No, that is not a valid assumption. The term overlapped in “overlapped I/O” refers to temporal overlap, and it means that multiple requests can be outstanding against a single handle, but each request has an indepedent lifetime. It is possible for one request to race ahead of another request that had been submitted earlier. This is a common occurrence for rotational storage media, because the driver will reorder I/O requests to reduce the amount of seeking required.

The driver is also likely to coalesce I/O operations that target the same physical sectors, and there is no requirement that overlapping writes be applied in the order of issue. It might be that the I/O passes through other layers before it reaches the disk driver, and the later write request might pass through the layer faster than the earlier one.

For example, in our brief look at the I/O layering, we see that I/O passes through the volume snapshot service, which can turn a single write I/O into a write, read, and write. In theory, then, this could happen:

First I/O
(write to sector N)
Second I/O
(write to sector N)
Check if sector is part of a lazy snapshot  
Yes: Need to back up original data  
 Read sector N  
 Reserve sector N′ for snapshot  
 Write sector N  
 Mark sector N as not part of a lazy snapshot  
  Check if sector is part of a lazy snapshot
  No: Don’t need to back up original data
  Write sector N
Write sector N  

If a second write to sector N occurs at just the right time, it will race ahead of the first write, causing the two writes to reach the disk driver out of order.
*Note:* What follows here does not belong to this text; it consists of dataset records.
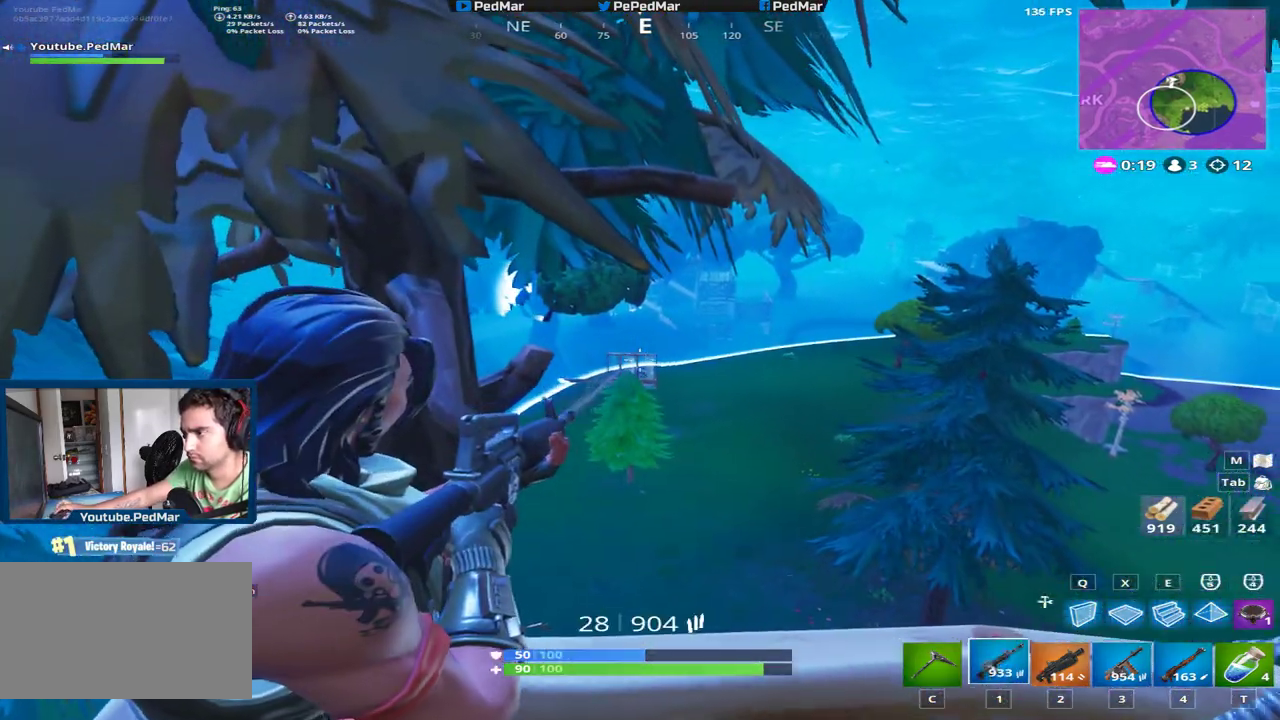
{"keys": [], "mouse": ["left"], "events": []}
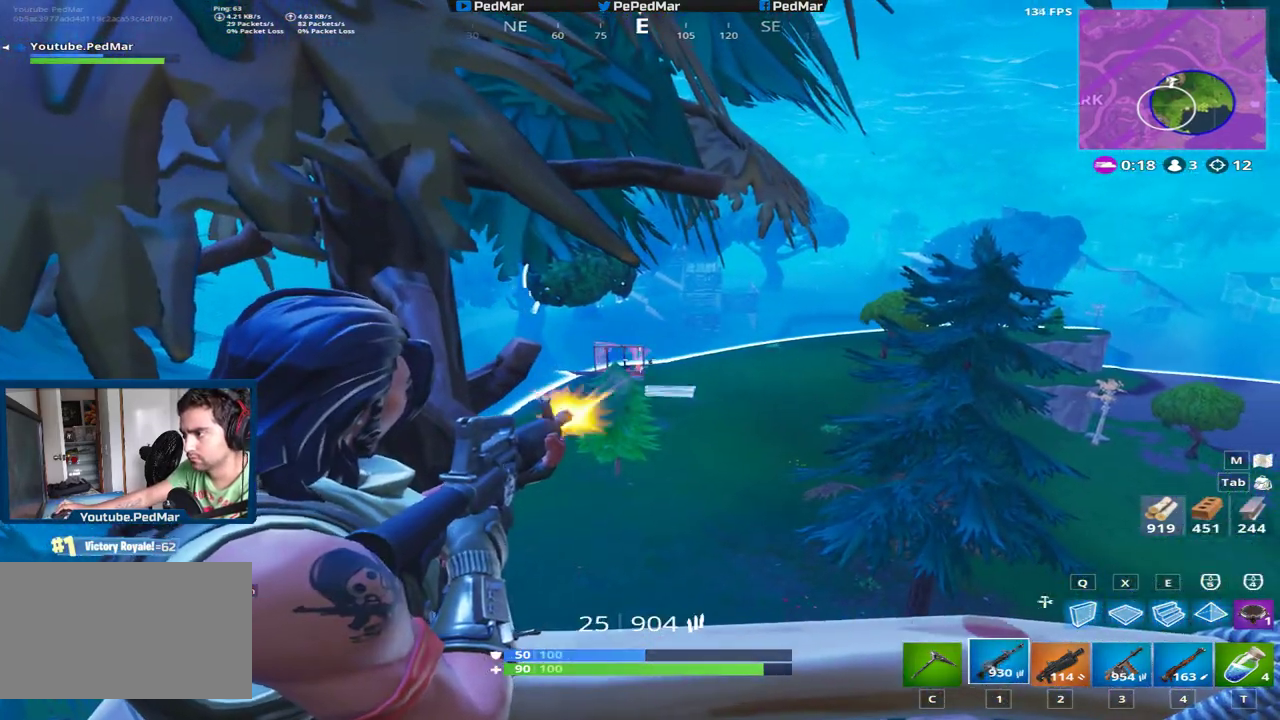
{"keys": [], "mouse": ["left"], "events": []}
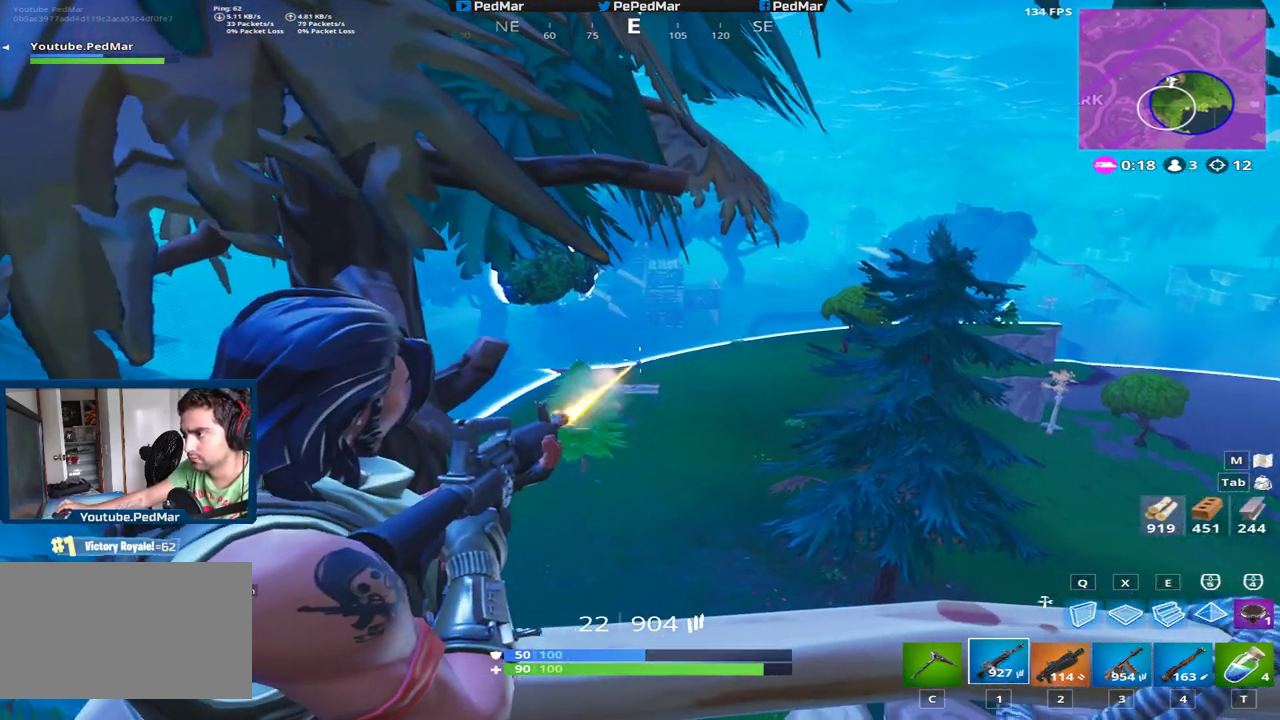
{"keys": [], "mouse": ["left"], "events": []}
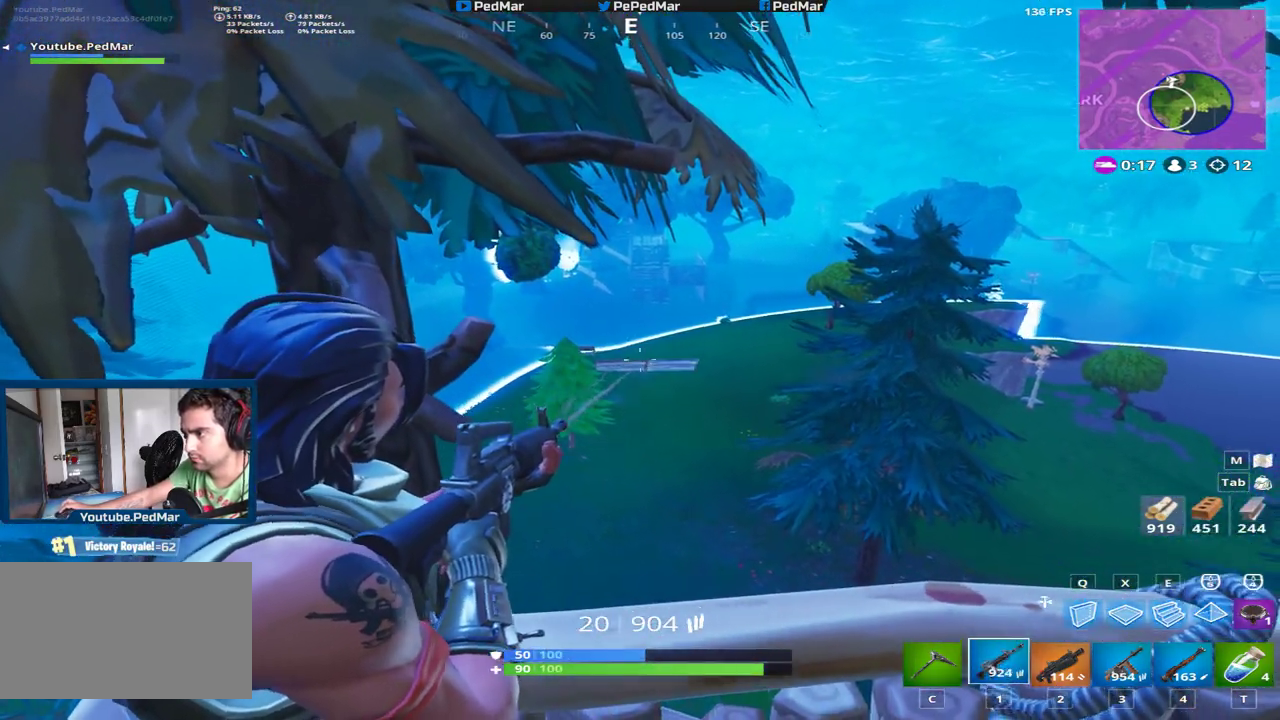
{"keys": [], "mouse": ["left"], "events": []}
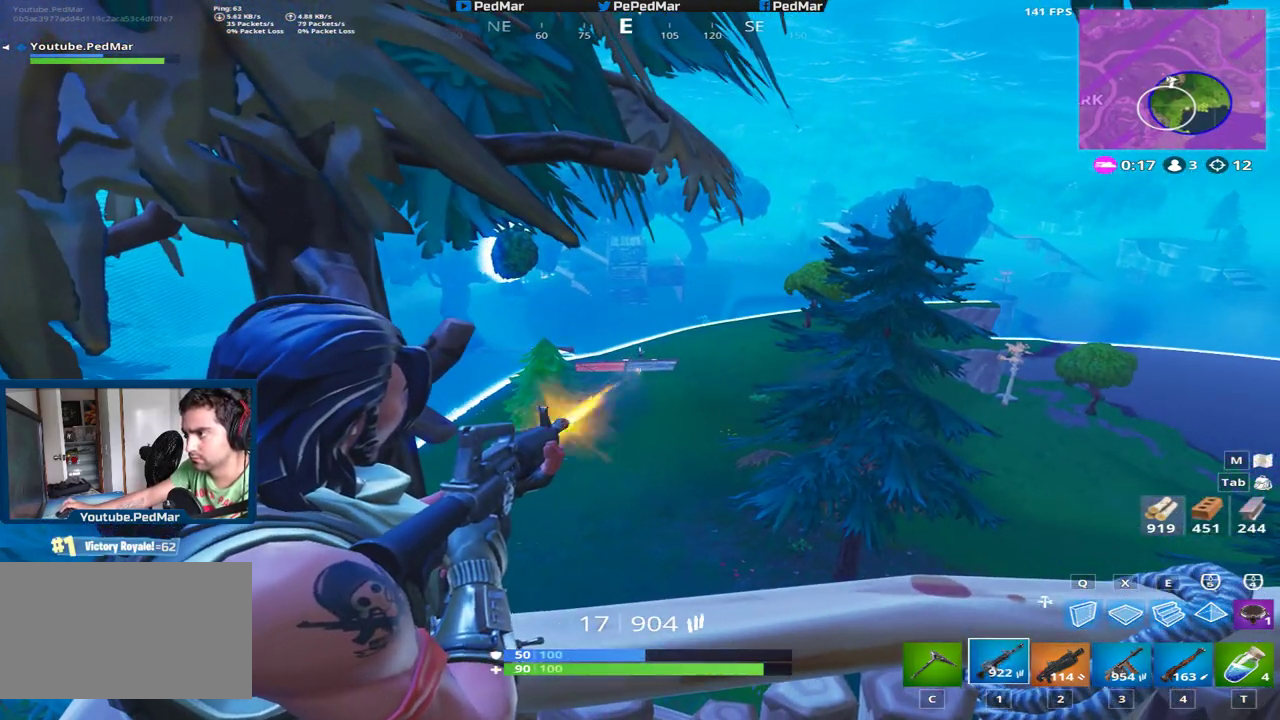
{"keys": ["d"], "mouse": ["left"], "events": [[100, "d", "down"], [217, "a", "down"], [217, "d", "up"], [351, "a", "up"], [434, "d", "down"]]}
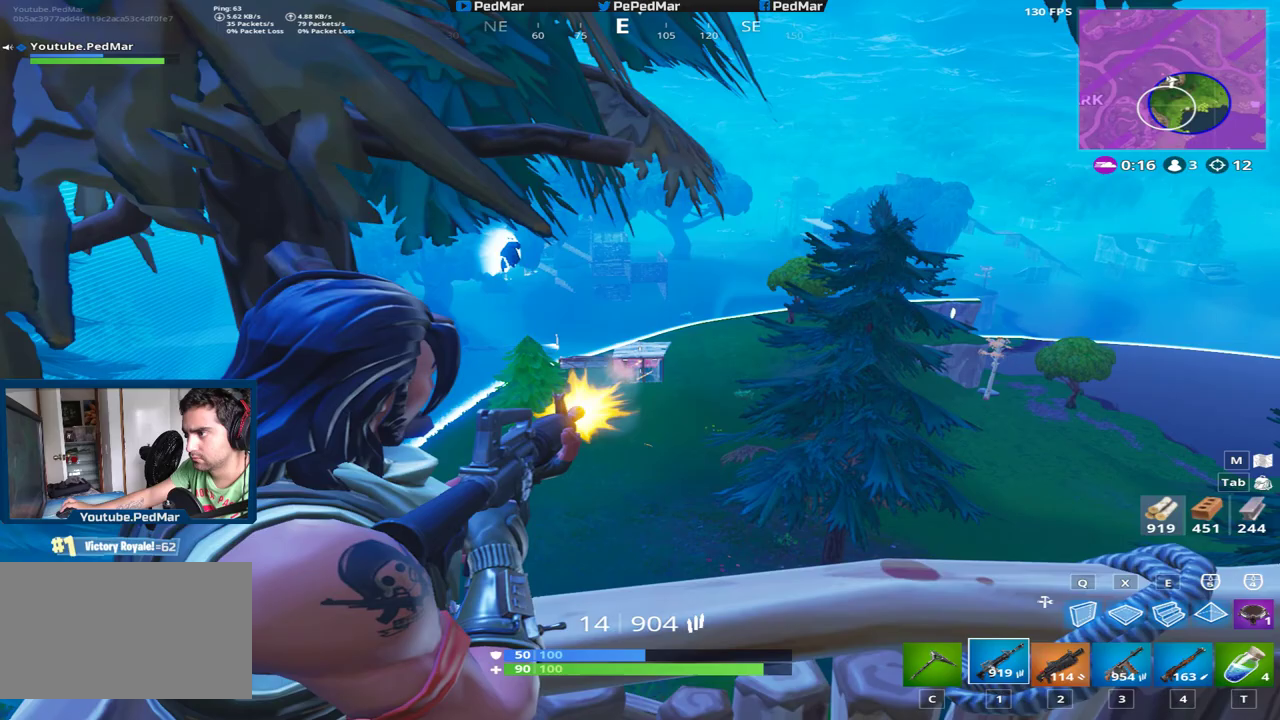
{"keys": ["a"], "mouse": ["left"], "events": [[83, "a", "down"], [83, "d", "up"], [217, "a", "up"], [283, "d", "down"], [383, "d", "up"], [400, "a", "down"]]}
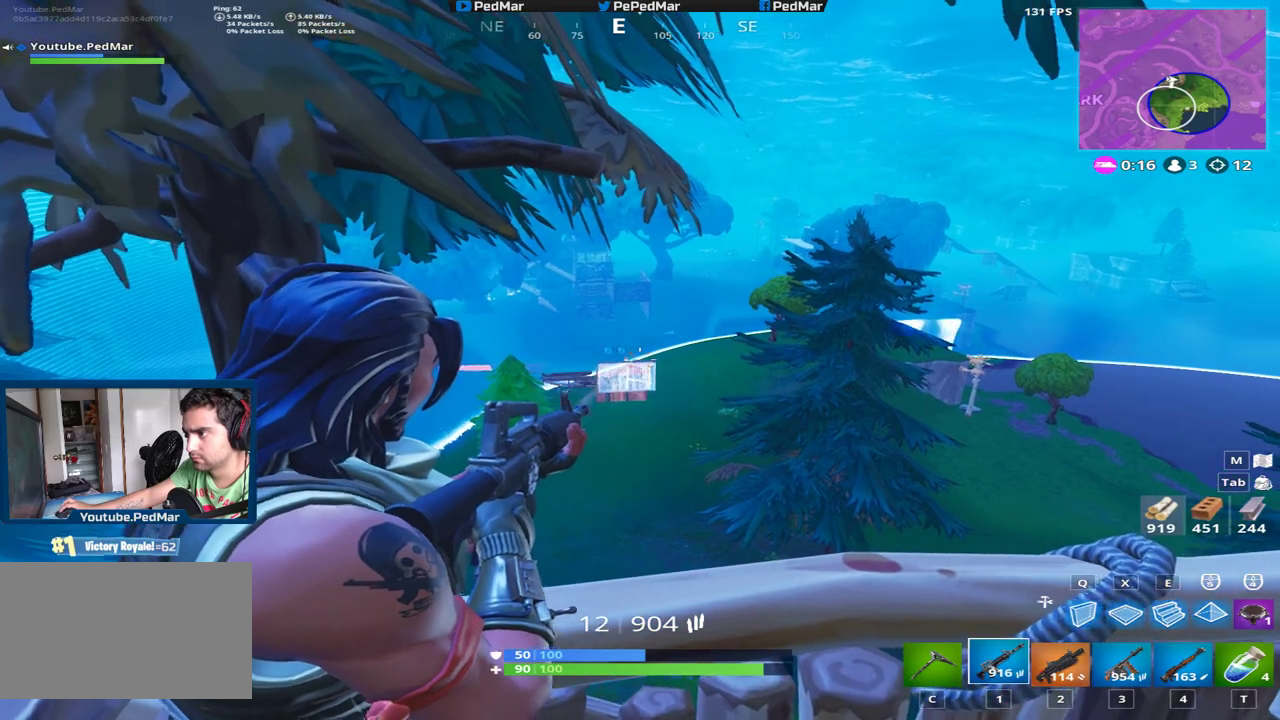
{"keys": ["d"], "mouse": ["left"], "events": [[34, "a", "up"], [67, "d", "down"], [184, "d", "up"], [250, "a", "down"], [334, "a", "up"], [417, "d", "down"]]}
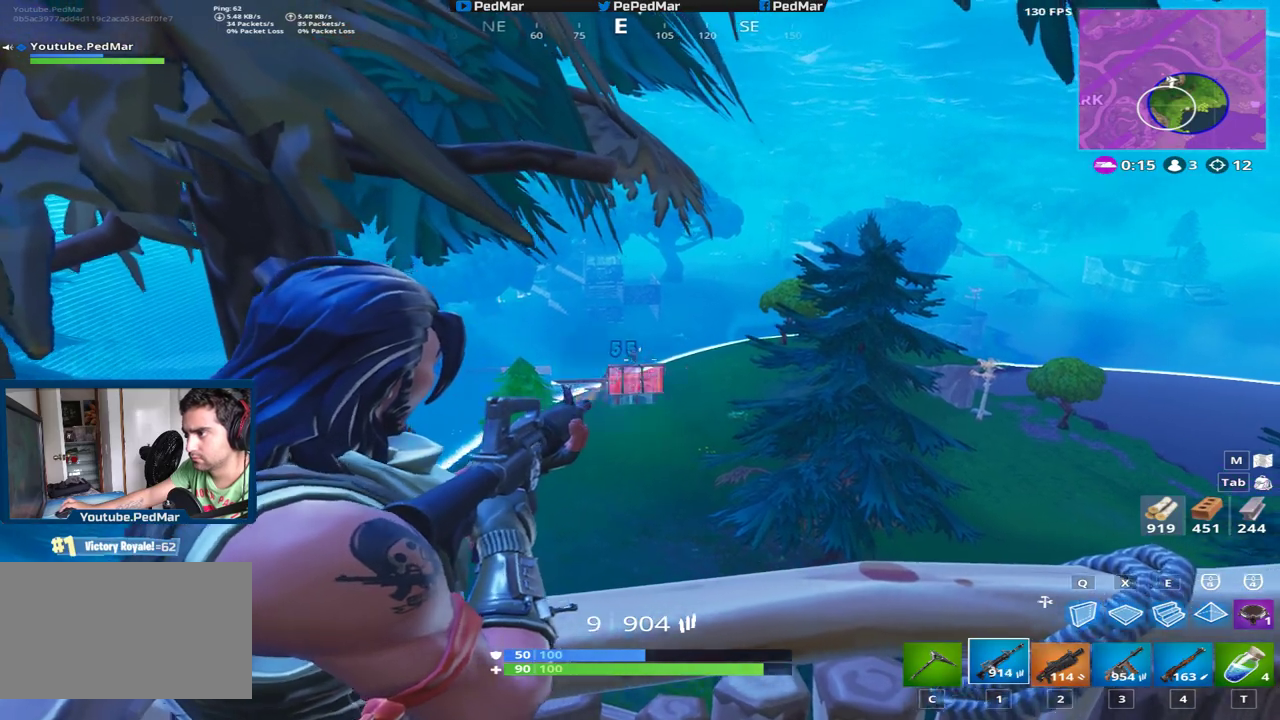
{"keys": ["a"], "mouse": ["left"], "events": [[317, "a", "down"], [350, "d", "up"]]}
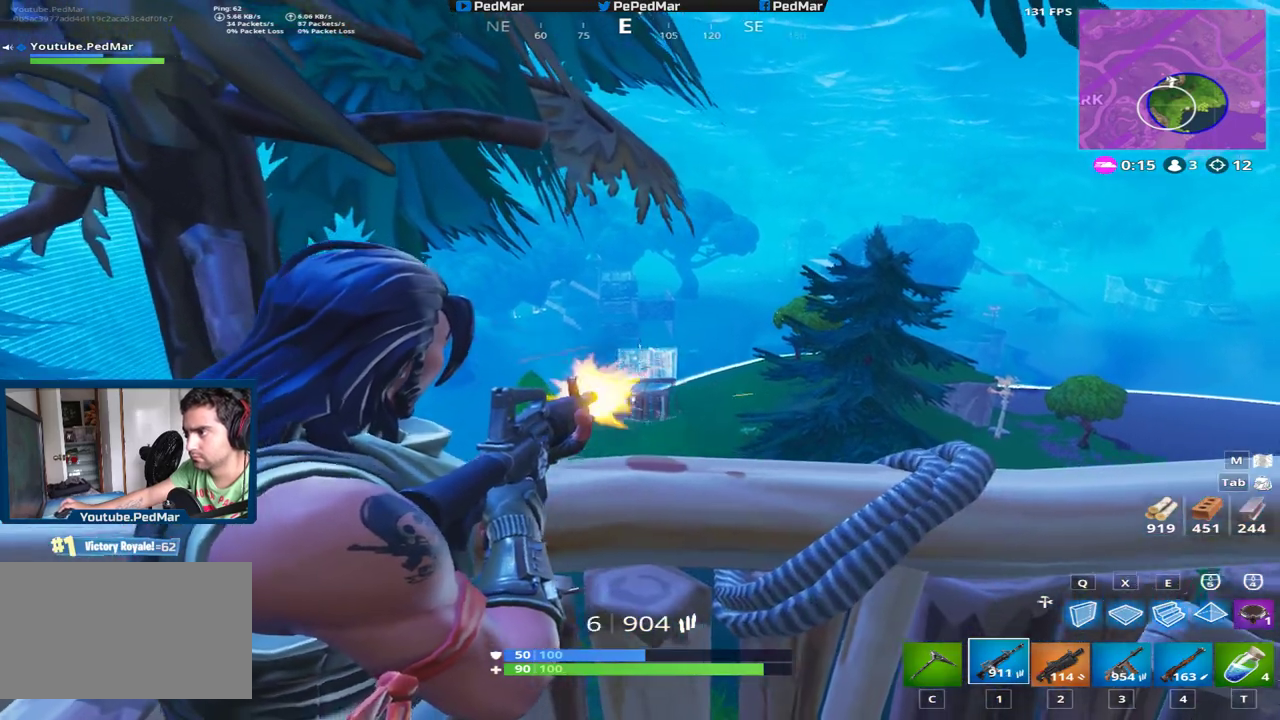
{"keys": [], "mouse": [], "events": [[184, "mouse_left", "up"], [184, "r", "down"], [217, "a", "up"], [250, "r", "up"], [334, "r", "down"], [401, "r", "up"]]}
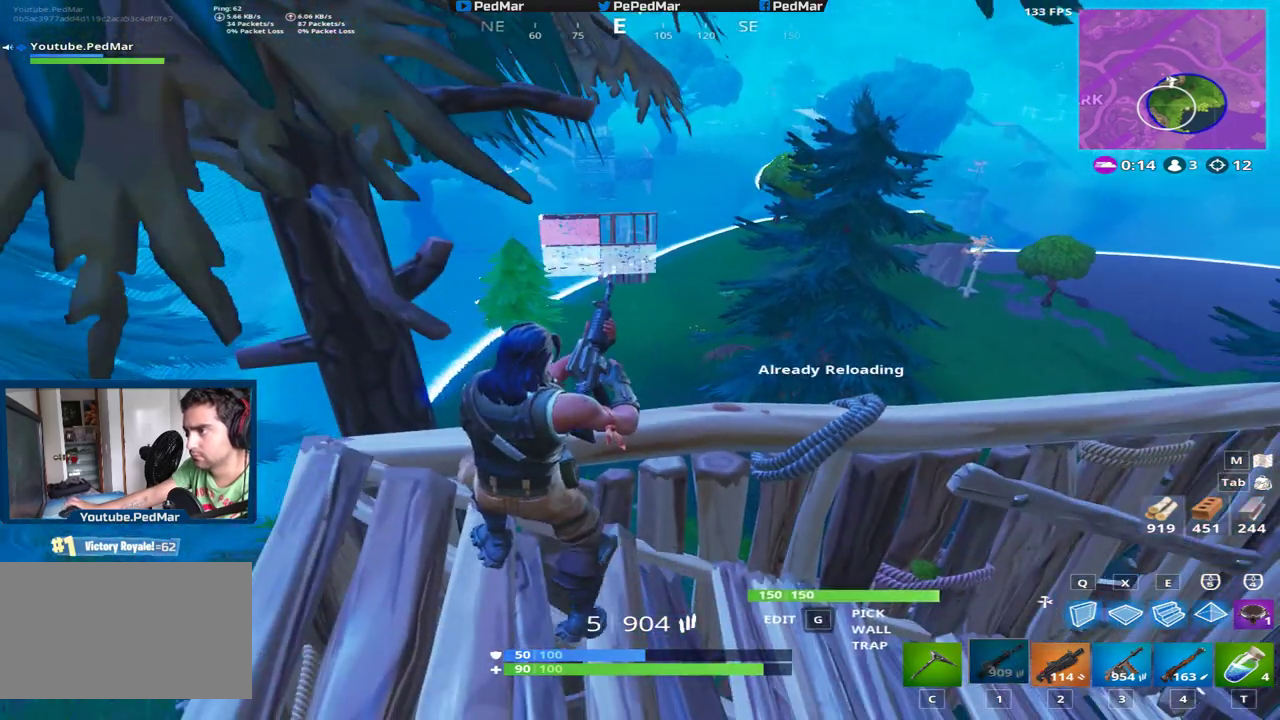
{"keys": ["a", "shift"], "mouse": [], "events": [[50, "d", "down"], [66, "shift", "down"], [450, "d", "up"], [500, "a", "down"]]}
Okay, so the writes can complete out of order to storage. But will they at least be atomic? Can I be sure that the final results will either be the entirety of the first write or the entirety of the second?

Not really.

If the write is spread out over multiple sectors, then the individual writes can get split. In the above example, if the write request involved two sectors, and only one of them was part of a lazy snapshot, then the other sector could complete first while the one that is part of the lazy snapshot deals with being backed up in the snapshot.

Okay, but if the write is a single sector, then will those be atomic? Am I sure that I will end up either with the entire sector from the first write or the entire sector from the second write?

I’m not so sure about even that.

So-called Advanced Format drives have a mode known as 512e where the firmware reports a sector size of 512 bytes, but the physical storage unit is something larger, like 4KB. In that case, writes that are not exact multiples of the physical storage unit are internally performed by the firmware as read-modify-write operations. You can run into pathological cases where a partition is created at an offset that is not an exact multiple of the physical storage unit size. Or you might have a VHD file (whose virtual sector size is always 512 bytes)¹ being stored on a host drive whose physical storage unit is 4KB.

I haven’t worked out the math, but I wouldn’t be surprised if there was some horrible pathological case where you have a misaligned VHD stored on a misaligned partition, mounted inside a virtual machine, hosted on a 4KB-native drive, and then exactly the wrong sequence of I/O operations is issued.

So just assume it can happen. If you need writes to complete in a specific order, then don’t overlap them. Wait for the previous write to complete before issuing the next one.

Bonus chatter: If the target of the write isn’t even a physical device but is instead something like an in-memory cache, then even more possibilities open up. In theory, you could even get byte-by-byte inconsistency, if the CPU scheduler is sufficiently devious.

¹ The VHDX virtual sector size is 4KB, so this sort of misalignment on Advanced Format drives is not going to happen for VHDX files, assuming the partition is 4KB-aligned.